The term usually used for the growth and settlement of marine animals and plants on submerged structures is fouling. The two types of fouling include:
- Micro-fouling to include slime organisms such as bacteria and other unicellular algae
- Macro-fouling to include animal and plant fouling
Colonies of these fouling species exceed more than 4,000 varieties. These species have the potential to grow and settle in all types of submerged surfaces.
The bioactive ingredients are the usual formulation of the water-soluble and specialised coating of antifouling paints. The growth of marine organisms, barnacles, and algae is slowed to a great degree with the application of antifouling paints to the hull of the boat.
Conventional and self-polishing are the two main categories for antifouling paints. The properties of the paints are determined by their binders, proportions, and quality.
Conventional antifouling paints
Contact leaching is the principle that works for conventional antifouling paints. Fouling is prevented with the biocide-packed insoluble resin is formed upon application of the paint. The time and chemically-controlled release of the biocide provides the leaching process. However, a steady decline of the paint is expected which means that it has to be reapplied as the need arises.

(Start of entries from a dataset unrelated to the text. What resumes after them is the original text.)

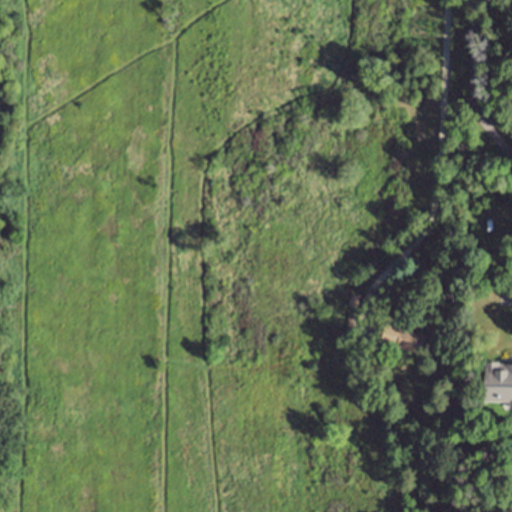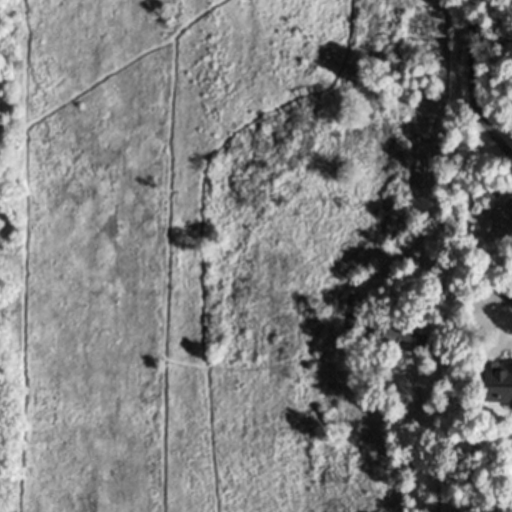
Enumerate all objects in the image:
road: (468, 89)
road: (438, 182)
building: (353, 300)
building: (351, 322)
building: (405, 337)
building: (402, 341)
building: (497, 381)
building: (498, 384)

Self-polishing antifouling paints
One of the most preferred antifouling paints applied to sea-moving vessels is the self-polishing antifouling paints. The controlled way of breaking down the resin binders as a vessel is immersed makes for a continuous fresh biocide layer. This is due to the partially soluble component of the paint once in contact with water.
Importance of Antifouling Paints
The surface of a boat’s hull can be rapidly colonised by the varied fouling marine species if left unchecked. A colony of growing marine and plant species on the hull can:
- Decrease the boat’s performance
- Increase the cost and consumption of fuel
- Damage the boat’s propellers
- Block the boat’s water outlets and inlets
- Damage the surface of the boat’s hull by boring right into it
Using the right type and kind of antifouling paint spells the difference between boats performing at their best to ones that perform under par. Costly damage to the various components of the boat is also prevented from happening with the protection provided by the right kind of antifouling paint.
Top Advantages of Antifouling Paints
Various marine organisms are prevented from sticking and growing on the surface of the boat by antifouling paints. The top advantages of antifouling paints include:
Protection for the boat’s structure
The structure of the boat can get damaged when barnacles and mussels start growing on it. The wood or fibreglass underneath the boat can become fissured and cracked with the growth of these types of hard shellfish. Notwithstanding, regular paint can easily be cut through by the sharp and hard shells of these organisms.
Killing them off through antifouling paint is the best way to prevent them from sticking to your boat.
Decreases boat drag
Resistance in the water increases when the hull of the boat is coated with marine organisms. The biocide ingredient found in antifouling paints prevents these marine organisms from latching on to your boat. Boat drag is prevented from happening in the first place with the application of antifouling paints on the boat’s surface.